Мы стабилизировали его состояние и оставили под наблюдением. На обходах старичок был безмятежен, к нашим вопросам о состоянии оставался равнодушен. Оживлялся он только с приходом жены, которая привозила с собой из дому какие-то тёртые салатики, пирожки и что-то ещё. Старичок поедал это с большим удовольствием, что неудивительно на фоне больничной еды, которую в него нетерпеливо запихивал младший медицинский персонал. Смотрел он на жену ласково, всегда её узнавал, и они подолгу сидели друг напротив друга, держась на руки.
Где-то на пятый день старушка зашла ко мне за ежедневным отчетом о состоянии мужа, но в этот раз попросила рассказать ей полную картину. Я к тому времени ещё не выучил на иврите всю медицинскую терминологию, в чем и сознался.
- Назовите мне диагнозы мужа по-английски, - предложила мне старушка.
Это было несколько неожиданным - я не предполагал у старой польской еврейки знание английского, да ещё и на уровне медицинской терминологии.

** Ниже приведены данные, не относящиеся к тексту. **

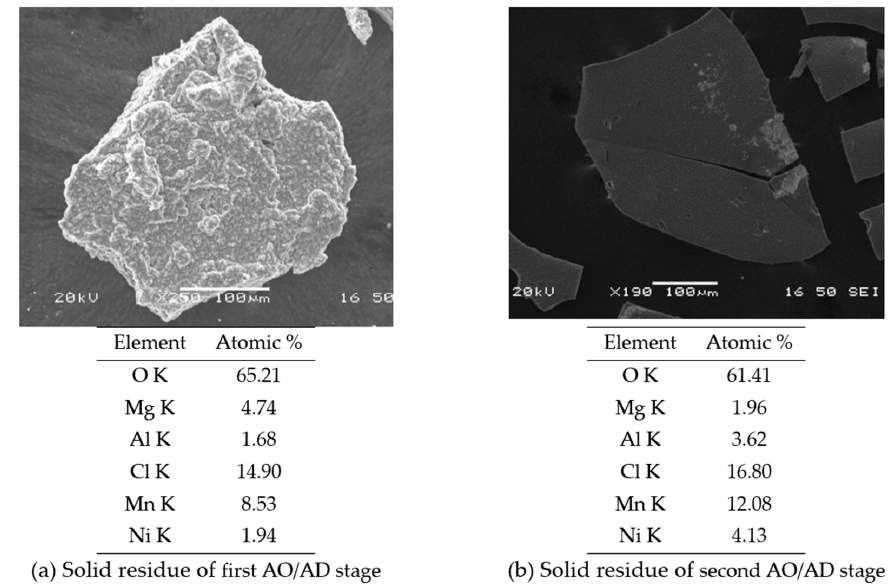
Figure 11. SEM and EDS analyses of MnO 2 solid residue obtained from the first and second AO/AD stages.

- Acute myocardial infarction - clinical and enzymatic - and exacerbation of congestive heart failure, - сказал я со своим непередаваемым кишиневским прононсом.
Наступила пауза. "Не поняла", - подумал я. И тут старушка повторила то, что я сказал, на идеальном английском и без акцента. Я обалдел. Старушка расхохоталась, глядя на моё лицо.

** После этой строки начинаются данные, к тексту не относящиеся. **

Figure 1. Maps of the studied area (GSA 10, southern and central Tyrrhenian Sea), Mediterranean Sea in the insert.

- Но его состояние стабильно, - поспешил заверить я, - опасности для жизни никакой. А, скажи, откуда?..
Оказалось, что они поженились в Польше в 1938-м году. Он поляк, она еврейка. После раздела Польши они оказались в немецкой её части, где муж и его родители успешно выдали её за полячку. Потом они от греха подальше убрались из Польши и добрались до Лондона, где муж вступил в польский корпус британской армии, а жена занялась канцелярской работой при Польском правительстве в изгнании (на минуточку!). Когда война закончилась, стало ясно, что возвращаться в советскую Польшу им небезопасно, и жена уговорила мужа перебраться поближе к её соплеменникам - в Палестину. С образованием государства Израиль выяснилось, что военный опыт польского офицера очень пригодился Армии Обороны Израиля, и он добрых пятнадцать лет воевал в её рядах. Обзавестись детьми не получилось. Работа, пенсия, старость. А там подкралась и подлая деменция, съедающая его мозг.
- У меня, кроме него, никого нет, доктор, - сказала она. - Мои родители и сестры погибли в концлагере. Он мне и муж, и ребёнок.

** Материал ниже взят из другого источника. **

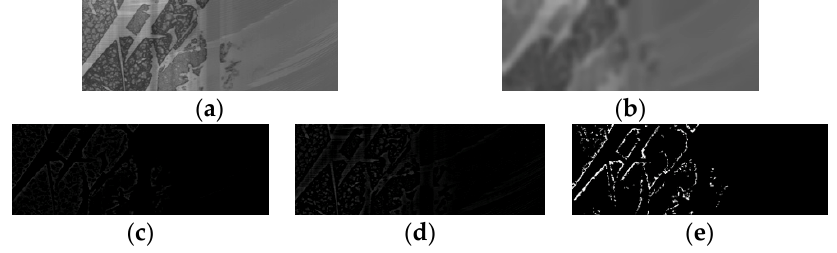
Figure 7. Difference of Gaussian of aluminum ingot image with a large-scale defect: ( a ) the original image; ( b ) the Gaussian blur effect; ( c ) the DoG response map calculated by Equation (8); ( d ) the DoG response map calculated by the opposite of Equation (8); ( e ) the binary image after thresholdsegmentation.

Она ушла. Я вернулся в палату, стараясь увидеть в этом лысеньком старичке с пузиком и пустыми выцветшими глазами польского офицера, сотни раз рисковавшего своей жизнью ради своей еврейской жены и чужих жён и детей Израиля. Не буду врать: не увидел. Огляделся по сторонам, не видит ли меня кто, отдал ему честь и вышел из палаты.
Их, наверняка, давно уже нет. Здесь нет. Но хочется верить, что они сидят на облаке, и, свесив ножки вниз, держатся за руки и называют друг друга по имени.